[Exercise instructions] Every line of the data below that holds the string "with" needs to be reported.

[Data for processing]
= Beginning of Section =
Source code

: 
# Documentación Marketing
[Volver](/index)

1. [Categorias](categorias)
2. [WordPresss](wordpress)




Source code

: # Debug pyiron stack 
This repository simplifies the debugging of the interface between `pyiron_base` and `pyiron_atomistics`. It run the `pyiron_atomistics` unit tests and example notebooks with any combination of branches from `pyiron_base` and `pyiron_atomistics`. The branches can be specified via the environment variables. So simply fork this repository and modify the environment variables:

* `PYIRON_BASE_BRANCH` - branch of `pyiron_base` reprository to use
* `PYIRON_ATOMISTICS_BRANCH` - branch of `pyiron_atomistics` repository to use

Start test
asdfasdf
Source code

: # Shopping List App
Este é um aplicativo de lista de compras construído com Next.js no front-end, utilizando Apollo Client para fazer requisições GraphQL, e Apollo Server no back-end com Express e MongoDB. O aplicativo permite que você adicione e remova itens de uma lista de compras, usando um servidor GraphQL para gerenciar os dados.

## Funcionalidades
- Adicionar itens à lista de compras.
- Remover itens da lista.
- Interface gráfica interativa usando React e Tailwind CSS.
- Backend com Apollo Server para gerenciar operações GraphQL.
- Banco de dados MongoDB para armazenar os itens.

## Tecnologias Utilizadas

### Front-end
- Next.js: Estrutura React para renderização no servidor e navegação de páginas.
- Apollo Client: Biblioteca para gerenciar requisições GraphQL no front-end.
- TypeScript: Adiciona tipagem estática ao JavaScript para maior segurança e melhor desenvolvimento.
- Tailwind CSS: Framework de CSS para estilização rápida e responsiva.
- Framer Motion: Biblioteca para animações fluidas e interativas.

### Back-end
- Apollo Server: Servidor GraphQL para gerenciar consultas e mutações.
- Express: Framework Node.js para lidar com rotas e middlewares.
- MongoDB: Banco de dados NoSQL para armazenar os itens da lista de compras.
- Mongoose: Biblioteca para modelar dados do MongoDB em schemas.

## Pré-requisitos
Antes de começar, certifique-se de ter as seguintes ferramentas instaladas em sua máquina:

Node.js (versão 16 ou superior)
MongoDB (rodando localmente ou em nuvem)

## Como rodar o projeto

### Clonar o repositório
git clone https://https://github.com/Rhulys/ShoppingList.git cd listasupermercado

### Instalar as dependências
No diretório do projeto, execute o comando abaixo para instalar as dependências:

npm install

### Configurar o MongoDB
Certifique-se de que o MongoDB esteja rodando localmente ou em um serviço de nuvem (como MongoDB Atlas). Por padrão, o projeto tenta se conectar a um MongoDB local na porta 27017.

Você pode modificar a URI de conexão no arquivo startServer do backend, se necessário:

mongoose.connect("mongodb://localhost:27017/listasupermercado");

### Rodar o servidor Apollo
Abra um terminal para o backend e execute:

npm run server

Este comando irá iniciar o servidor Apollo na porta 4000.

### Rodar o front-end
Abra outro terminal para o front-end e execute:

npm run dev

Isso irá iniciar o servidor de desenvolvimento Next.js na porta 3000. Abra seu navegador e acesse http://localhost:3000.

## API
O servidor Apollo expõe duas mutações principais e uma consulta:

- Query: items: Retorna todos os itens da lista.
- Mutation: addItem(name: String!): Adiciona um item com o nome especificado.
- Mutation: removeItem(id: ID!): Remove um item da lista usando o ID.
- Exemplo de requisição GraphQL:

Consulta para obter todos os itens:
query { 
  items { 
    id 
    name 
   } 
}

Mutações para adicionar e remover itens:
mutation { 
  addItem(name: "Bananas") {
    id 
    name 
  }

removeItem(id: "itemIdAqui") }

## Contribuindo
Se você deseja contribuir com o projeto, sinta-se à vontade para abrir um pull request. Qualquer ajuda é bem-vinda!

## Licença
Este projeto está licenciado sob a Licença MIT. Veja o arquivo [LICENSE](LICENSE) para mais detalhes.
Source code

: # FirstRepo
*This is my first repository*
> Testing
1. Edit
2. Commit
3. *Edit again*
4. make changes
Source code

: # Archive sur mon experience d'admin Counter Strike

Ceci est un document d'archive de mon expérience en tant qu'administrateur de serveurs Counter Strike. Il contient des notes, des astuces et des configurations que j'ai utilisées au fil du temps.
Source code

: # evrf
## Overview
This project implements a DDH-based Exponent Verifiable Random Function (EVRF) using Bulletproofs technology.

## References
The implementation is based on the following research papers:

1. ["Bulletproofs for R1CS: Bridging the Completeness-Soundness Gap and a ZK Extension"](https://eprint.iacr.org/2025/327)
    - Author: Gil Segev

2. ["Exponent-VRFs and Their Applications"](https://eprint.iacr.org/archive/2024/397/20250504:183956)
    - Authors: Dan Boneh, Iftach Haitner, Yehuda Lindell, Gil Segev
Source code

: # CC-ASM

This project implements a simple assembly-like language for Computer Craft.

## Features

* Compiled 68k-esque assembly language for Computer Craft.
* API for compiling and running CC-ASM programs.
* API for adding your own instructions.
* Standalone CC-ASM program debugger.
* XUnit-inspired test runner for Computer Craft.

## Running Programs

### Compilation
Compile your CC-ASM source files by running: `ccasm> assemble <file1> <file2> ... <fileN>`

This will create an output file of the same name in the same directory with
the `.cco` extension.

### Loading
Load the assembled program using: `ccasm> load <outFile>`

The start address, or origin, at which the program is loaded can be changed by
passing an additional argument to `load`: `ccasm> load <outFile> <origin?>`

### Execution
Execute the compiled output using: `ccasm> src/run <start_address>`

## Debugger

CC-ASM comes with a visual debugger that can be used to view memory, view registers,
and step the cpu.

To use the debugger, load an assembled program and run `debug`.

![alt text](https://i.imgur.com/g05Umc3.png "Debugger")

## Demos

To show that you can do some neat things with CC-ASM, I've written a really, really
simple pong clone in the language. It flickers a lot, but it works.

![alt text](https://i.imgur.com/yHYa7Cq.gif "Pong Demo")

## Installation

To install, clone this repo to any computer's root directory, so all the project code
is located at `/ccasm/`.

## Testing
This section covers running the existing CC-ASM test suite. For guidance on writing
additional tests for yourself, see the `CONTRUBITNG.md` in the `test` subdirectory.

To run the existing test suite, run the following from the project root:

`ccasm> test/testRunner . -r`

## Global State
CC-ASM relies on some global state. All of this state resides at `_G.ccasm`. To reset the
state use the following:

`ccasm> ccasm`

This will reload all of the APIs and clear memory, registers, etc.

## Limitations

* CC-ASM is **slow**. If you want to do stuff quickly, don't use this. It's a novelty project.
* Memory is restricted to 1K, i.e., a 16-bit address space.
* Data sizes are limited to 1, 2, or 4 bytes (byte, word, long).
= End of Section =
[Exercise solution]
This repository simplifies the debugging of the interface between `pyiron_base` and `pyiron_atomistics`. It run the `pyiron_atomistics` unit tests and example notebooks with any combination of branches from `pyiron_base` and `pyiron_atomistics`. The branches can be specified via the environment variables. So simply fork this repository and modify the environment variables:
This will create an output file of the same name in the same directory with
CC-ASM comes with a visual debugger that can be used to view memory, view registers,
To show that you can do some neat things with CC-ASM, I've written a really, really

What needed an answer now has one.